There are few things I’ve done that have made me as hyper-cognizant of my blackness than the entire home-buying process. I went in with trepidation, knowing the history of homeownership-while-black and the obstacles America places in your way. I predicted that my relatively nontraditional means of income would be an issue, and it was. I wondered if my type of work—which often involves me saying things many white people find uncomfortable and insulting—would be an issue. And I watched and waited and cringed and winced as these collections of white people—the real estate company, the mortgage company, the settlement people, the bank—went through my records like a butcher inspecting and vetting a porterhouse steak.

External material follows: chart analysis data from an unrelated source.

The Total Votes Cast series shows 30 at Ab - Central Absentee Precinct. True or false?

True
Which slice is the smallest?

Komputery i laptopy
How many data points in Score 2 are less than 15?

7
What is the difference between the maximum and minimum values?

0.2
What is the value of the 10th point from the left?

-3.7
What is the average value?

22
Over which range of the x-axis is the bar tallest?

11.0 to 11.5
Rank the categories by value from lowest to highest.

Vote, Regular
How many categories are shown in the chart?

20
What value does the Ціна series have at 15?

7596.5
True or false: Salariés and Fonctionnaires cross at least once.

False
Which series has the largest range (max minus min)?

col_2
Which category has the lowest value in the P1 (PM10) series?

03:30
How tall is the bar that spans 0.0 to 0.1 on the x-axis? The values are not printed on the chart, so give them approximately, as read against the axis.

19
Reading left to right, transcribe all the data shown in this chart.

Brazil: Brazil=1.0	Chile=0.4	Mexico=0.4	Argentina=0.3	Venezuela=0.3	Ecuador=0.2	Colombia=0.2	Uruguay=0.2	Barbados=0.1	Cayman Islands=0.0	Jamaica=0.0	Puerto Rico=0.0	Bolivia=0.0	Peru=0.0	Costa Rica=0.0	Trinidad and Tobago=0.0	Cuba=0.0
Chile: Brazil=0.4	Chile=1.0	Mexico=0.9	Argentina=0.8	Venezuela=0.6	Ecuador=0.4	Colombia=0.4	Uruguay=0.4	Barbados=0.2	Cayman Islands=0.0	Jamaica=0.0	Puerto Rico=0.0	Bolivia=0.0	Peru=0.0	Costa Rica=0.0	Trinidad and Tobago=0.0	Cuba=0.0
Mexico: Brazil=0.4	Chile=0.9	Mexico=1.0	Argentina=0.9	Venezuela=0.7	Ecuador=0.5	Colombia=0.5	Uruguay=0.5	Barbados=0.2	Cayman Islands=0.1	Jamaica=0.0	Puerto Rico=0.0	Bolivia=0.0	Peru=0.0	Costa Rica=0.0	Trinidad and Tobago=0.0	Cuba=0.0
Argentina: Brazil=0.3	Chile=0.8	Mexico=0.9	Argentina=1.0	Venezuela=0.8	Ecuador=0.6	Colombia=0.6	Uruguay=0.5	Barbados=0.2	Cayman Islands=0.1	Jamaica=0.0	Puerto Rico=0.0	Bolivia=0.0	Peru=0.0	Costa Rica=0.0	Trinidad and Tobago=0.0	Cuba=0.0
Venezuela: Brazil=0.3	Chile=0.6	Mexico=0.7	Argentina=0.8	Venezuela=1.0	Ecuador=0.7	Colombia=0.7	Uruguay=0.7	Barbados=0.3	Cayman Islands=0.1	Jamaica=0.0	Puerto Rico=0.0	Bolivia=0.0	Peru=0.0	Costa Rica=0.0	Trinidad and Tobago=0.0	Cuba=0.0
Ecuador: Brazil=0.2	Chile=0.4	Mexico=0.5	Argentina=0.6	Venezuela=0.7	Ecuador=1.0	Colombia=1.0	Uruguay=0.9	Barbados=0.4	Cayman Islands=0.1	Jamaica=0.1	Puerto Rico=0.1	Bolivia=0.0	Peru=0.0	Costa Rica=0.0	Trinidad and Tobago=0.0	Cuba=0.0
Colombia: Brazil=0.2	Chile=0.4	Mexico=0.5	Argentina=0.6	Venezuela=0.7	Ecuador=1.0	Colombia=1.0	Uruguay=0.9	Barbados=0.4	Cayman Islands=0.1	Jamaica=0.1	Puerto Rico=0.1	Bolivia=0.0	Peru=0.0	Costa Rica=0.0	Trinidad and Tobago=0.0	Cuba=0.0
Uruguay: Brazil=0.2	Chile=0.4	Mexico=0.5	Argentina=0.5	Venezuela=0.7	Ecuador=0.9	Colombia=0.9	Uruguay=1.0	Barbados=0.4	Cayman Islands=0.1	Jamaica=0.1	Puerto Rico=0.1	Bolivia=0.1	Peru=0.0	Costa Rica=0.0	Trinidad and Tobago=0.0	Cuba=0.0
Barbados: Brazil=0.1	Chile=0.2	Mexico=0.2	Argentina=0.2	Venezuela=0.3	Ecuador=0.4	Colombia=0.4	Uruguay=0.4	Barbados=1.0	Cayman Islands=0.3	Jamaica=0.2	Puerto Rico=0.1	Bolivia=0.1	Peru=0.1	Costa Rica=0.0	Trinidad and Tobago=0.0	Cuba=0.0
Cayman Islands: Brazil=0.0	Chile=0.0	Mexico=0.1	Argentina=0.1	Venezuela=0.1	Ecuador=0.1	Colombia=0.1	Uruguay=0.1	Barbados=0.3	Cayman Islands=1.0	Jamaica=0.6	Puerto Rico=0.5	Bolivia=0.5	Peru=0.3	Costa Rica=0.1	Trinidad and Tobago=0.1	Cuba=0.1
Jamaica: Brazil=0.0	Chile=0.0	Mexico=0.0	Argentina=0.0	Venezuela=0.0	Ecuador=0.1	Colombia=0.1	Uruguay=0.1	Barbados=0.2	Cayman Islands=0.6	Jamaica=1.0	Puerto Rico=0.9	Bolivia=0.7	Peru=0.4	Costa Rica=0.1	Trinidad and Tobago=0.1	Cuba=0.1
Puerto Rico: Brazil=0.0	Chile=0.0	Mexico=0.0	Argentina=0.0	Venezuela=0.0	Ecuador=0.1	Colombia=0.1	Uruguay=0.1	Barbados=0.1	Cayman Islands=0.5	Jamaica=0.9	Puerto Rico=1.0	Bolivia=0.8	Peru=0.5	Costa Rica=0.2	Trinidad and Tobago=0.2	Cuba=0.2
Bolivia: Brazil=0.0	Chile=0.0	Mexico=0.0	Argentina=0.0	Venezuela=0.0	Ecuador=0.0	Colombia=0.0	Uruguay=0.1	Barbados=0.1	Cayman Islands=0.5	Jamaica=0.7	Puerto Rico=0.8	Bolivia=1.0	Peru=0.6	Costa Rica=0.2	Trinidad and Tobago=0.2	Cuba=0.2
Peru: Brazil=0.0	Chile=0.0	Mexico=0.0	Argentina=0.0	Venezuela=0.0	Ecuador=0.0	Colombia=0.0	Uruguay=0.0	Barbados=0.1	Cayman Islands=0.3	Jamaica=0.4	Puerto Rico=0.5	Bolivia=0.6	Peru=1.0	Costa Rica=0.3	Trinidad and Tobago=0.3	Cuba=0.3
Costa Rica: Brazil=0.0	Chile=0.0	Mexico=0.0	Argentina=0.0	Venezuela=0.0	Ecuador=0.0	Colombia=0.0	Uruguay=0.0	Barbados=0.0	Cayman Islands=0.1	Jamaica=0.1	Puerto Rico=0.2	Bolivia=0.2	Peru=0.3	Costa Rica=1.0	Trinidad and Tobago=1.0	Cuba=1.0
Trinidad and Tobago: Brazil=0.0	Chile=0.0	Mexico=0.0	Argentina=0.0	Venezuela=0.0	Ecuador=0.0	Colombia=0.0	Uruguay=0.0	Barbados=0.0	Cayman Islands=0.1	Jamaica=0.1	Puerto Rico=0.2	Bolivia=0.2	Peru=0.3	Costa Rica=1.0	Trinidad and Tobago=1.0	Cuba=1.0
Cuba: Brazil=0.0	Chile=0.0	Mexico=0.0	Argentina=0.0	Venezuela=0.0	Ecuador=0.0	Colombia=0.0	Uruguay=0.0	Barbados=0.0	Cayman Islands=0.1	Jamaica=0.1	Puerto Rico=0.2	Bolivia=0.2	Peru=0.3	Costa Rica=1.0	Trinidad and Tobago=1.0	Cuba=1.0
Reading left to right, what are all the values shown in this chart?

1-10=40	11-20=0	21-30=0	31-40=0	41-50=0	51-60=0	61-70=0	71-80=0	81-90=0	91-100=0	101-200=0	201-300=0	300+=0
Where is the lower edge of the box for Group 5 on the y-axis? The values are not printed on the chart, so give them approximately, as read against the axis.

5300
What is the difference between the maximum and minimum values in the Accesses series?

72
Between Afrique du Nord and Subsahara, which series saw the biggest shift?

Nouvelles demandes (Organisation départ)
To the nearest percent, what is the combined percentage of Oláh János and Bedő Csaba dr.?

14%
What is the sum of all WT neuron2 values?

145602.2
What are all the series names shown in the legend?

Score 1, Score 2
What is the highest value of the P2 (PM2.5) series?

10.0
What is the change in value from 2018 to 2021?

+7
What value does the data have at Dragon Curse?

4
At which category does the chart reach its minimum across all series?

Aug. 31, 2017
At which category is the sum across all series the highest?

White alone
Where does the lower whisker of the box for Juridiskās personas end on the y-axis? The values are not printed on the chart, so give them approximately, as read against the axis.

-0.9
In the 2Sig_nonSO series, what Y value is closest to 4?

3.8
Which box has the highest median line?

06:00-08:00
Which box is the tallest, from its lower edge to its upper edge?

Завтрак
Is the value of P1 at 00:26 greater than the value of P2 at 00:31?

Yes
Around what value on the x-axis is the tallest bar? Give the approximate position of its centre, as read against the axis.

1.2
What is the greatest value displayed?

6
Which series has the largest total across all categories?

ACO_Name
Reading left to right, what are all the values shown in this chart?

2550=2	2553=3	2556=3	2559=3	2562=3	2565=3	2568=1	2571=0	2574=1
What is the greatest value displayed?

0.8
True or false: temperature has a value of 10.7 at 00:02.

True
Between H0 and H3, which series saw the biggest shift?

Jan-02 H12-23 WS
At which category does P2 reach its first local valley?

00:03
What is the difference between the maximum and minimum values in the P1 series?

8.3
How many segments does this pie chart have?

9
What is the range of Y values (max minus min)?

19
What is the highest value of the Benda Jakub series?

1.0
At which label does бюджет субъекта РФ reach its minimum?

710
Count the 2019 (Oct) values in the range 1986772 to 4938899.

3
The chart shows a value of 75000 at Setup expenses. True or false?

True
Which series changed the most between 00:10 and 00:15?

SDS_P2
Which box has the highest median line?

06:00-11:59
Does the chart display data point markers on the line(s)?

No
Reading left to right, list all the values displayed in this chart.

My story—this story—had a good ending. After being denied by the bank he usually works with, my mortgage consultant told me about another consultant who worked with a bank that might be able to do my loan. He passed me on to them and it worked. We were even able to meet our original closing date. We moved into our house last weekend. I am writing this, in fact, while sitting at a countertop in my new kitchen.
This is a good thing. But sometimes, existing-while-black means that even sometimes good things come attached with sour aftertastes. I check every box that you’re supposed to be able to check. I have a generous and steady income, plus multiple revenue sources to supplement it. I have a sizable amount of money in savings. I have money in escrow, and I don’t even know what the fuck escrow means. I am married to an entrepreneur with an advanced degree. We have one child. And none of this mattered.
Or, better yet, none of this mattered enough to negate that one other thing. It wasn’t enough for them to trust me. And If I didn’t get lucky—if I didn’t happen to work with a mortgage consultant who happened to be kind enough to connect me to someone who might be able to do my deal—you wouldn’t be reading about this, because I’d still be too sore about my loan falling through to write about it.